ACTIVITY →
Rewrite every line of the records below as a numbered list, omitting any blank lines.

Counting comprehension data

===

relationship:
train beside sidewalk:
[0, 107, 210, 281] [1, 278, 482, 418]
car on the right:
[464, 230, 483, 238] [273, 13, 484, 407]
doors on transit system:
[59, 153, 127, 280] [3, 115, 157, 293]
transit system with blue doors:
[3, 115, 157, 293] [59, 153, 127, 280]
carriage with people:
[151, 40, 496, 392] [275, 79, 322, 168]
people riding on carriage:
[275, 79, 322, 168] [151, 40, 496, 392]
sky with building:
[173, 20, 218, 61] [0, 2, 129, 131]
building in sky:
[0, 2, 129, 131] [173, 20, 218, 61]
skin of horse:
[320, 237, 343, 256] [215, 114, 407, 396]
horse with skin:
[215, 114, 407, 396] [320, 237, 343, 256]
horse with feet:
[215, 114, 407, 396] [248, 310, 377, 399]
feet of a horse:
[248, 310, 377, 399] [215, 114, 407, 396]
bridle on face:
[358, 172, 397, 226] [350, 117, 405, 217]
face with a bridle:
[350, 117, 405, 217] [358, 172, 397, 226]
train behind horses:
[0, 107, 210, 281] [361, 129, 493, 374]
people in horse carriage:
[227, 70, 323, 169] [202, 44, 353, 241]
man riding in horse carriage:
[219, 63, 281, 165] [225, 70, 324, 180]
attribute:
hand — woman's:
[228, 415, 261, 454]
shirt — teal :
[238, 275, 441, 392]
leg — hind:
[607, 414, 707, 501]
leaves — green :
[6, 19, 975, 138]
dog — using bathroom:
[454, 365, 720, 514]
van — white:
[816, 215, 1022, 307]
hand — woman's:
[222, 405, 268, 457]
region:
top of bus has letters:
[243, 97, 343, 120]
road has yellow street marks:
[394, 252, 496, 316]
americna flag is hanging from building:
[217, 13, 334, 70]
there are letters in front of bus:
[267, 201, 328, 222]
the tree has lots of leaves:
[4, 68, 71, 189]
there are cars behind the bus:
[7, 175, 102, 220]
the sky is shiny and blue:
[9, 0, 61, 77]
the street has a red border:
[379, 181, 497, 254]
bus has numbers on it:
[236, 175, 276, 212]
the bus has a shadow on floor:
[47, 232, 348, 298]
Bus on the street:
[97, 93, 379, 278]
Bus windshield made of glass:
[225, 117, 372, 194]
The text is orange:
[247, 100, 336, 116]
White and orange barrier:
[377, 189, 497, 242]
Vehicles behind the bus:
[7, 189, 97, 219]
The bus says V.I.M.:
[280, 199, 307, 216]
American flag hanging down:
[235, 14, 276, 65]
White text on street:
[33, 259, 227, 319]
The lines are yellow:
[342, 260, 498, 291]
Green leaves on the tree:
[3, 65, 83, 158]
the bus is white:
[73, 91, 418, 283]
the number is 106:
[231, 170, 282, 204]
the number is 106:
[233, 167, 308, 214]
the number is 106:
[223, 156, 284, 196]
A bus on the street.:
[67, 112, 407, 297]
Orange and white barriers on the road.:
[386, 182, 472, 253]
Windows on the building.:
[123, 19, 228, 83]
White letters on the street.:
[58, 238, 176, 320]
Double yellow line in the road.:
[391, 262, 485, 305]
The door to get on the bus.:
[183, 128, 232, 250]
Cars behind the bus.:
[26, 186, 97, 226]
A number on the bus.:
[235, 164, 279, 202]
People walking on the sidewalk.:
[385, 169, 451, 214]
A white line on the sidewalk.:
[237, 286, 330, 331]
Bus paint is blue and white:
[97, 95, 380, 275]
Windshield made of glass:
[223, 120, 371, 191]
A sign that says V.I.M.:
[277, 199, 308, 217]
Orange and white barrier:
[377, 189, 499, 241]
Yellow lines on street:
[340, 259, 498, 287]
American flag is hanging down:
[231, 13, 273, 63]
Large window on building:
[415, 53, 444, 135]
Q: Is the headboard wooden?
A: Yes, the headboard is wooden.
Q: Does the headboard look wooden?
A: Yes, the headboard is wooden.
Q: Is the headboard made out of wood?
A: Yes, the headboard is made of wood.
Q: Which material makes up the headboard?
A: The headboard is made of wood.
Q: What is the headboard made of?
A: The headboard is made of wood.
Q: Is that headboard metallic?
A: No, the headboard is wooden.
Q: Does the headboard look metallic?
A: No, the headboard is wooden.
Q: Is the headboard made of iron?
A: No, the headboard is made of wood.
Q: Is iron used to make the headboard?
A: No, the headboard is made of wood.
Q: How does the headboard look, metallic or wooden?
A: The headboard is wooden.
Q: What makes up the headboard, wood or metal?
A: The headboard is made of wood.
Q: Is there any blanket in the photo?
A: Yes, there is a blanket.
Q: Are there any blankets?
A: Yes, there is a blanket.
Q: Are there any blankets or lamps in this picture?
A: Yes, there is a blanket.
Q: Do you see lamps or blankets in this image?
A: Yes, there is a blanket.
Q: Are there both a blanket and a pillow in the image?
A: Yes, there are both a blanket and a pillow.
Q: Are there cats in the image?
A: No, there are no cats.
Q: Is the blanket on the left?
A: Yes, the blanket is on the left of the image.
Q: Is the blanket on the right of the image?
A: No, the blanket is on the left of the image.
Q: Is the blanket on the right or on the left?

===

SOLUTION TO THE PROBLEM →
1. relationship:
2. train beside sidewalk:
3. [0, 107, 210, 281] [1, 278, 482, 418]
4. car on the right:
5. [464, 230, 483, 238] [273, 13, 484, 407]
6. doors on transit system:
7. [59, 153, 127, 280] [3, 115, 157, 293]
8. transit system with blue doors:
9. [3, 115, 157, 293] [59, 153, 127, 280]
10. carriage with people:
11. [151, 40, 496, 392] [275, 79, 322, 168]
12. people riding on carriage:
13. [275, 79, 322, 168] [151, 40, 496, 392]
14. sky with building:
15. [173, 20, 218, 61] [0, 2, 129, 131]
16. building in sky:
17. [0, 2, 129, 131] [173, 20, 218, 61]
18. skin of horse:
19. [320, 237, 343, 256] [215, 114, 407, 396]
20. horse with skin:
21. [215, 114, 407, 396] [320, 237, 343, 256]
22. horse with feet:
23. [215, 114, 407, 396] [248, 310, 377, 399]
24. feet of a horse:
25. [248, 310, 377, 399] [215, 114, 407, 396]
26. bridle on face:
27. [358, 172, 397, 226] [350, 117, 405, 217]
28. face with a bridle:
29. [350, 117, 405, 217] [358, 172, 397, 226]
30. train behind horses:
31. [0, 107, 210, 281] [361, 129, 493, 374]
32. people in horse carriage:
33. [227, 70, 323, 169] [202, 44, 353, 241]
34. man riding in horse carriage:
35. [219, 63, 281, 165] [225, 70, 324, 180]
36. attribute:
37. hand — woman's:
38. [228, 415, 261, 454]
39. shirt — teal :
40. [238, 275, 441, 392]
41. leg — hind:
42. [607, 414, 707, 501]
43. leaves — green :
44. [6, 19, 975, 138]
45. dog — using bathroom:
46. [454, 365, 720, 514]
47. van — white:
48. [816, 215, 1022, 307]
49. hand — woman's:
50. [222, 405, 268, 457]
51. region:
52. top of bus has letters:
53. [243, 97, 343, 120]
54. road has yellow street marks:
55. [394, 252, 496, 316]
56. americna flag is hanging from building:
57. [217, 13, 334, 70]
58. there are letters in front of bus:
59. [267, 201, 328, 222]
60. the tree has lots of leaves:
61. [4, 68, 71, 189]
62. there are cars behind the bus:
63. [7, 175, 102, 220]
64. the sky is shiny and blue:
65. [9, 0, 61, 77]
66. the street has a red border:
67. [379, 181, 497, 254]
68. bus has numbers on it:
69. [236, 175, 276, 212]
70. the bus has a shadow on floor:
71. [47, 232, 348, 298]
72. Bus on the street:
73. [97, 93, 379, 278]
74. Bus windshield made of glass:
75. [225, 117, 372, 194]
76. The text is orange:
77. [247, 100, 336, 116]
78. White and orange barrier:
79. [377, 189, 497, 242]
80. Vehicles behind the bus:
81. [7, 189, 97, 219]
82. The bus says V.I.M.:
83. [280, 199, 307, 216]
84. American flag hanging down:
85. [235, 14, 276, 65]
86. White text on street:
87. [33, 259, 227, 319]
88. The lines are yellow:
89. [342, 260, 498, 291]
90. Green leaves on the tree:
91. [3, 65, 83, 158]
92. the bus is white:
93. [73, 91, 418, 283]
94. the number is 106:
95. [231, 170, 282, 204]
96. the number is 106:
97. [233, 167, 308, 214]
98. the number is 106:
99. [223, 156, 284, 196]
100. A bus on the street.:
101. [67, 112, 407, 297]
102. Orange and white barriers on the road.:
103. [386, 182, 472, 253]
104. Windows on the building.:
105. [123, 19, 228, 83]
106. White letters on the street.:
107. [58, 238, 176, 320]
108. Double yellow line in the road.:
109. [391, 262, 485, 305]
110. The door to get on the bus.:
111. [183, 128, 232, 250]
112. Cars behind the bus.:
113. [26, 186, 97, 226]
114. A number on the bus.:
115. [235, 164, 279, 202]
116. People walking on the sidewalk.:
117. [385, 169, 451, 214]
118. A white line on the sidewalk.:
119. [237, 286, 330, 331]
120. Bus paint is blue and white:
121. [97, 95, 380, 275]
122. Windshield made of glass:
123. [223, 120, 371, 191]
124. A sign that says V.I.M.:
125. [277, 199, 308, 217]
126. Orange and white barrier:
127. [377, 189, 499, 241]
128. Yellow lines on street:
129. [340, 259, 498, 287]
130. American flag is hanging down:
131. [231, 13, 273, 63]
132. Large window on building:
133. [415, 53, 444, 135]
134. Q: Is the headboard wooden?
135. A: Yes, the headboard is wooden.
136. Q: Does the headboard look wooden?
137. A: Yes, the headboard is wooden.
138. Q: Is the headboard made out of wood?
139. A: Yes, the headboard is made of wood.
140. Q: Which material makes up the headboard?
141. A: The headboard is made of wood.
142. Q: What is the headboard made of?
143. A: The headboard is made of wood.
144. Q: Is that headboard metallic?
145. A: No, the headboard is wooden.
146. Q: Does the headboard look metallic?
147. A: No, the headboard is wooden.
148. Q: Is the headboard made of iron?
149. A: No, the headboard is made of wood.
150. Q: Is iron used to make the headboard?
151. A: No, the headboard is made of wood.
152. Q: How does the headboard look, metallic or wooden?
153. A: The headboard is wooden.
154. Q: What makes up the headboard, wood or metal?
155. A: The headboard is made of wood.
156. Q: Is there any blanket in the photo?
157. A: Yes, there is a blanket.
158. Q: Are there any blankets?
159. A: Yes, there is a blanket.
160. Q: Are there any blankets or lamps in this picture?
161. A: Yes, there is a blanket.
162. Q: Do you see lamps or blankets in this image?
163. A: Yes, there is a blanket.
164. Q: Are there both a blanket and a pillow in the image?
165. A: Yes, there are both a blanket and a pillow.
166. Q: Are there cats in the image?
167. A: No, there are no cats.
168. Q: Is the blanket on the left?
169. A: Yes, the blanket is on the left of the image.
170. Q: Is the blanket on the right of the image?
171. A: No, the blanket is on the left of the image.
172. Q: Is the blanket on the right or on the left?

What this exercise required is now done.